İranlı nükleer fizikçi Ardeşir Hasanpur'un ölümünü anlatan yazıyı lütfen son cümlesinden sonrasıyla sürdürün.

===== Belge =====

|
Sıradaki suikastler ve jeopolitik kâbus

İran''ın ünlü nükleer fizikçisi Ardeşir Hasanpur 18 Ocak''ta öldürüldü. İran yönetimi Hasanpur''un ölümünü ancak 21. Ocak''ta açıkladı. Ölüm sebebi ise “radyoaktif zehirlenme” olarak duyuruldu. Ama gerçek böyle mi?

İstihbarat kuruluşu Stratfor, Hasanpur''un sanıldığı gibi radyoaktif zehirlenme sonucu ölmediğini, İsrail istihbarat teşkilatı Mossad tarafından öldürüldüğünü, bu konuda güçlü kanıtlar bulunduğunu, sadece Hasanpur''un değil, başka nükleer bilimcilerin de Mossad''ın hedefi olduğunu, bazılarının öldürüldüğünü, bazılarının da yaralandığını iddia etti.

44 yaşındaki Hasanpur İsfahan''daki nükleer tesiste, Natanz nükleer tesisindeki uranyum zenginleştirme programına uranyum-hexafulorid üreten yerde çalışıyordu. İsrail, 1970''lerden bu yana benzer suikastler düzenliyor. 1980''de de Iraklı nükleer fizikçi Yahya el Meşhed, Paris''teki otel odasında öldürülmüştü. Ve İsrail, Irak''ın Osirak nükleer tesisini bombalamış, dünyadan hiçbir tepki yükselmemişti. Aylardır ABD''nin İran nükleer tesislerini vurup vuramayacağı tartışılıyor. Ama özellikle İsrailli resmi çevreler, İran''ın tesislerine saldırı düzenleyebileceklerini açıkça konuşmaktan çekinmiyor.

===== Veri Satırları =====

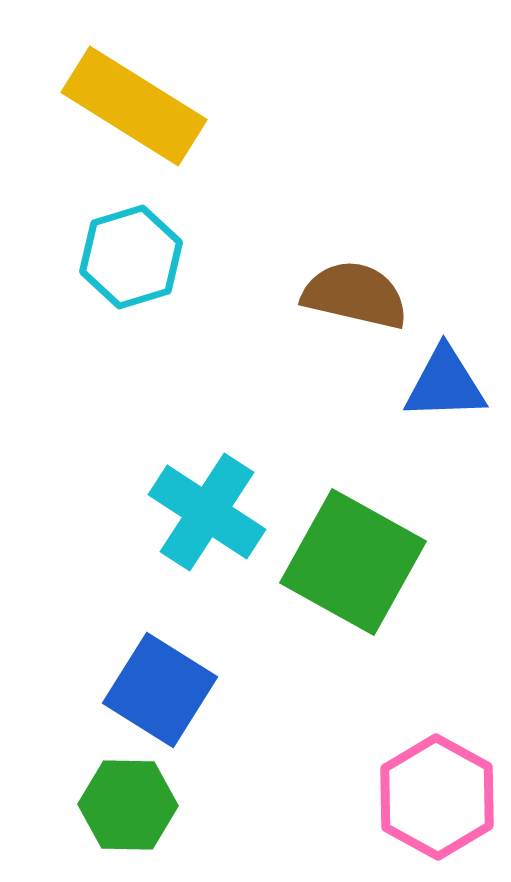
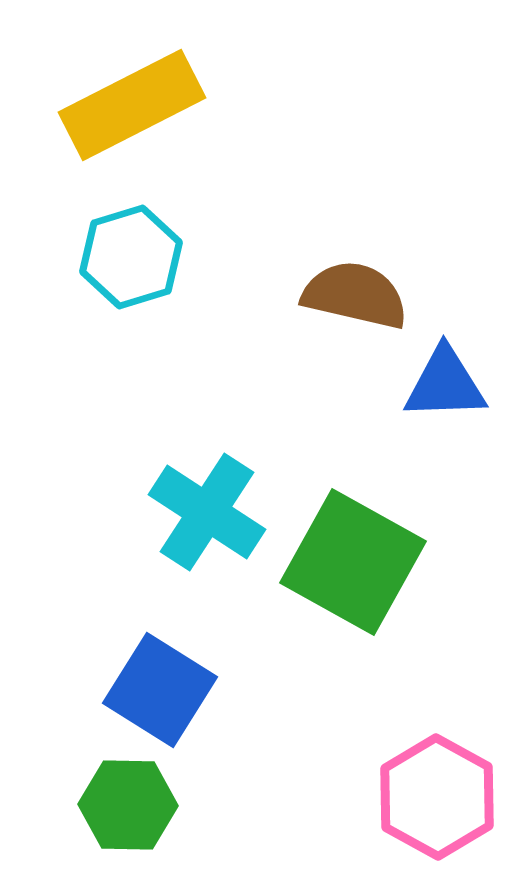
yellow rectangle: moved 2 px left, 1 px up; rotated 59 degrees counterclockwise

=====
===== Veri Satırları =====

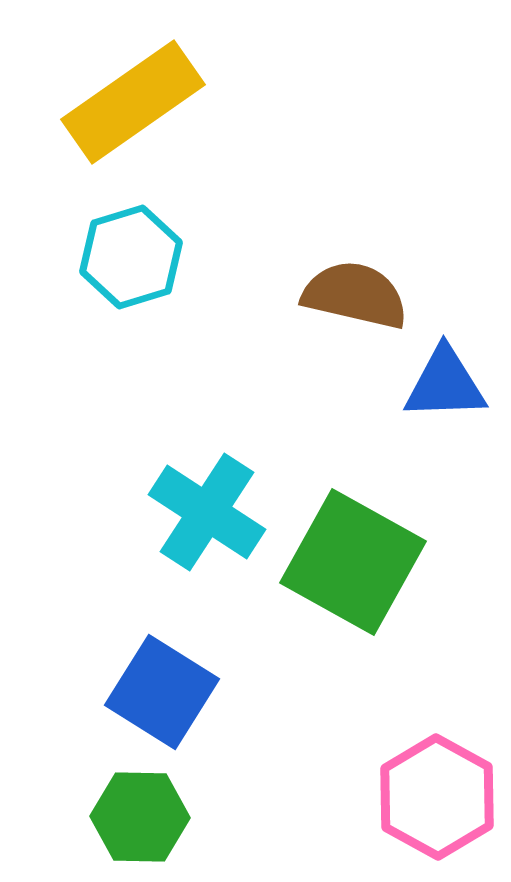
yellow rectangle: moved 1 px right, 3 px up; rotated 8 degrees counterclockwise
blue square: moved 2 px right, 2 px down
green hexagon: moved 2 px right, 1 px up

=====

> _Yanıt_
Hiçbir suikast küçümsenmemeli. İsrail ve ABD''nin Filistinli Şeyh Ahmed Yasin, Abdüzlaziz Rantisi ve diğer Hamas liderlerine yönelik suikastlerinden sonra Filistin''i nasıl iç savaşa sürüklediklerini gördük. Şimdi bu iç çatışmada onlarca insan ölüyor, Filistinli gruplar birbirini boğazlıyor, İsrail ve ABD rahatına bakıyor.

Şah Ahmed Mesud suikastinden sonra Afganistan''ın nasıl işgal edildiğini, Mesud taraftarlarının nasıl kullanıldığını gördük. Bir suikast üzerinden ne ince hesaplar yapılmıştı. Lübnan''da Refik Hariri suikastinin Suriye''yi nasıl hedef haline getirdiğini ve Lübnan''a nasıl iç savaşın eşiğine getirdiğini izliyoruz.

Bölgeye yönelik müdahalelerde suikast politikalarının çok önemli bir işlev islendiğini hep yazdık. Pakistan''dan Somali''ye uzanan coğrafyaya dikkatle bakalım: Her ülkede ya işgal var, ya iç savaş var, ya işgal ve iç savaşa doğru gidiş var, etnik ve mezhep çatışmaları var ya da başlamak üzere. Bütün bunlar rastlantı mı? Tesadüf mü? Böyle düşünmek için insanın gözlerinin kör olması gerekiyor. Bu bölge, böyle kanlı çatışmalar için sadece zaman mı bekliyordu? Kim planlıyor, kim yönetiyor, kim savaştırıyor?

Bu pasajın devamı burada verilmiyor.